ザ・グレート・展開予測ショー

VETO


投稿者名:赤蛇
投稿日時:(05/11/10)

[VETO]

拒否権の意。

現代においては、主に国連安全保障理事会の常任理事国が持つ特権的な否決権のことを指すが、そのルーツは共和政ローマの時代に端を発す。
貴族階級であった元老院に対して、平民階級を保護するものとして創設されたのが護民官(トリブヌス・プレヴィス)であり、その職権は政務官の決定や元老院の決議をも無効とすることさえ出来た。
後に帝政となったローマにおいても、皇帝(インペラトール)は絶対的な権力者ではなく、護民官職権(トリブニチア・ポテスタス)を付与されることで拒否権の発動を可能とし、それによって強大な権限を持つ事を建前としてきたのである。








「美神さんっ!」

今日は結局、電話の一本も鳴らず、そろそろ店仕舞いでもしようかと考えていた夕方の頃。
普段よりは幾分か真剣に、それでも揺らぎのある決意を顔に浮かべて、横島はオフィスに佇む美神のもとへ詰め寄った。
彼がこれから何を言おうとしているのか、そしてその敢え無き結末も、傍らで見つめるおキヌには火を見るよりも明らかなことだった。

「給料上げてくださいっ!」

「却下」

一考だにすることもなく、瞬時に取り下げられた訴えに心を挫かれつつも、横島はなおも食い下がる。

「俺がどんだけビンボーか知ってるくせにっ!」

「No(ノー)」

「今どき、コンビニの半額以下の時給でやってられるわけないでしょーがっ!」

「Non(ノン)」

「せめて普通の高校生ぐらい貰ったっていいじゃないスか!」

「Njet(ニエット)」

「ううっ! こんなバイトなんて辞めてやる〜〜〜〜〜!!」

「プ、不好!(プーハオ)」

「アンタはドコの厄珍じゃーーーっっ!!」

あいかわらずというか、インストールされているのに、ろくに使えやしないテンプレートのようなやり取りに半ば呆れつつ、おキヌは席を立ってキッチンへと向かう。
今は無性に、凶悪なほどぎとぎとに甘いホット・チョコレートが飲みたくて飲みたくてしょうがなかった。




「大体ね、文句が多すぎるのよ」

特大のマグカップになみなみと注がれたホット・チョコレートにうんざりしながら、美神はそう言った。
潤しているはずなのに、何故か喉が渇く。

「アンタ、ひと月に一体どれだけの仕事があると思ってるの?」

「はあ」

「今日みたいに電話も鳴らない日もめずらしくないっていうのに、その分もちゃんと払ってるでしょ?」

そうなのである。
超がつくほどの一流GSである美神には、連日連夜依頼が殺到して繁盛しているイメージがあるが、実際にはそうではない。
大方の一般人や企業にとって、除霊が必要なほどの心霊現象などめったにお目に掛かるものでは決してなく、それこそ一生に一度あるかないか、それも圧倒的に無縁であるほうが大きかった。
それでも、GSという職業は極めて特殊なため、相対的に依頼の密度は濃くなるものではあるが、美神が自分のところに来る依頼を全て請け負っているわけではなかった。
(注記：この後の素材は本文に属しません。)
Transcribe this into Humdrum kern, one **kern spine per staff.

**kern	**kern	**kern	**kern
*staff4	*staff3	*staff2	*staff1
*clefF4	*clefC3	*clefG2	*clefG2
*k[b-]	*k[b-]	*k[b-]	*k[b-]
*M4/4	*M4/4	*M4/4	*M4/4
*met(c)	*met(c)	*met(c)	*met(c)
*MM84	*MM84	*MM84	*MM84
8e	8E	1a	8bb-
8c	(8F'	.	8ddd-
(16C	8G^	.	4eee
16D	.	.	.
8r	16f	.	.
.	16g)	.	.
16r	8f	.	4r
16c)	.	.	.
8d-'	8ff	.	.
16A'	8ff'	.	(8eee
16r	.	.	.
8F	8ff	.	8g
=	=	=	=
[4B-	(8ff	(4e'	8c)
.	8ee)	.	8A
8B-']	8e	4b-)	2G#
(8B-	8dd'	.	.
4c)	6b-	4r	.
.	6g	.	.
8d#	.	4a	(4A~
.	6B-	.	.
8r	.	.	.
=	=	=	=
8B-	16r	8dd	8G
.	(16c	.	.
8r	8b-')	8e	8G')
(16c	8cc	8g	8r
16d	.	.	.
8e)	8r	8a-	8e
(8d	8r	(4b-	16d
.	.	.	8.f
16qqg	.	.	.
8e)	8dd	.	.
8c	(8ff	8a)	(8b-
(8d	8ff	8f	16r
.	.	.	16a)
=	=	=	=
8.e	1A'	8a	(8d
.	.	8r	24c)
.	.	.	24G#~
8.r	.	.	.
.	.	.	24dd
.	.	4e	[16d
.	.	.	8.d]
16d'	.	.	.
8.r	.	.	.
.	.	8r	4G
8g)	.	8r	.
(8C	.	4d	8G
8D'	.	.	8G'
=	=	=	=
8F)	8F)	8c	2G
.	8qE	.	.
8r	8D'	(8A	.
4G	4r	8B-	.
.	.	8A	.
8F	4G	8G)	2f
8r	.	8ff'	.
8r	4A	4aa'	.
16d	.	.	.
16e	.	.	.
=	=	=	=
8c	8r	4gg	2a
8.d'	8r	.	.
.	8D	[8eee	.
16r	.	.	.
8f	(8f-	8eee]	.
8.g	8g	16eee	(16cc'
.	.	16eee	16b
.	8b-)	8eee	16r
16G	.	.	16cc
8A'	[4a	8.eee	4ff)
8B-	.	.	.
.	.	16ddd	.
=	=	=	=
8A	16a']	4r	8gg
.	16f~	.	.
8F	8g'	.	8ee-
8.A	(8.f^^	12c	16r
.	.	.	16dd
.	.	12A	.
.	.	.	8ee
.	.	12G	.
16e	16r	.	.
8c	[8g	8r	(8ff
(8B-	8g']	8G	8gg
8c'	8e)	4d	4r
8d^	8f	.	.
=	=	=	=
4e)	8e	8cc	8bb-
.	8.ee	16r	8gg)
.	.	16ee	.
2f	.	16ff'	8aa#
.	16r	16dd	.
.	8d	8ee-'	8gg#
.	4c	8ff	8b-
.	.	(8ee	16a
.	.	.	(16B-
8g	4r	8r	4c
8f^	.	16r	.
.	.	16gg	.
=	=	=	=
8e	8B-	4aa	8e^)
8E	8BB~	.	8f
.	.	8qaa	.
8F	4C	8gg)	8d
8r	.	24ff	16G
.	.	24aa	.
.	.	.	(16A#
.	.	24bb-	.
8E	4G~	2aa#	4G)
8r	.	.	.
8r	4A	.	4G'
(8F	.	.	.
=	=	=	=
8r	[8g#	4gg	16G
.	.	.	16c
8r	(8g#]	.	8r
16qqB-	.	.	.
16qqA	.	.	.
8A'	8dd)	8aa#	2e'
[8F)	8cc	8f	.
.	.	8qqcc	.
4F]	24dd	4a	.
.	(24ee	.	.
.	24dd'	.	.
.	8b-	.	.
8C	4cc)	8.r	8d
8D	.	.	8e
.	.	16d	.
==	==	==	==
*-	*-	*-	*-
美神は本質的にギャンブラーであり、己のプライドと技量を賭けてハイリスク・ハイリターンを求める傾向が強く、手堅くて確実な仕事、彼女曰く「ケチな」仕事はほとんど受けなかった。
その結果として、一ヶ月の仕事の量が少なくなるのはやむを得なかった。
NBCの「夕べの祈り」の時間に、賛美歌13番ばかりが流されるわけではないのが現実なのだ。

だから、横島の時給は確かに法外なほどに安かったが、実働時間として考えるとかなり高い方なのである。
時と場合によっては、必要な時だけ適正な報酬を払って契約する一般のGSのほうが、はるかに安上がりだったりもするのだ。

「それに、いつもウチでごはん食べていくんだし」

それを言われてしまうと、横島は何も言えなかった。
ほとんど仕事らしい仕事もなく、美人揃いの事務所で食事にもありつける。
家賃や光熱費などは、必要最低限とはいえ両親が負担してくれているのだから、他に支払うべきものもない。
それでも彼がビンボーなのは、ただ単に無駄遣いが多いからなのだ。

だが、頭ではわかっているのだが、それをすんなりと認めてしまうのにも抵抗がある。
一介のGSとして、また男として、それが全てではないにしてもある程度の評価はされたい、という気持ちがあった。
だから、貰う金額は一緒でも時給の額だけは上げて欲しい、と彼なりに妥協して訴えてもみた。

「そんなの!!」

はたしてチョコの渇きによるものか、美神の顔は多少赤く染まり、声は上ずっていた。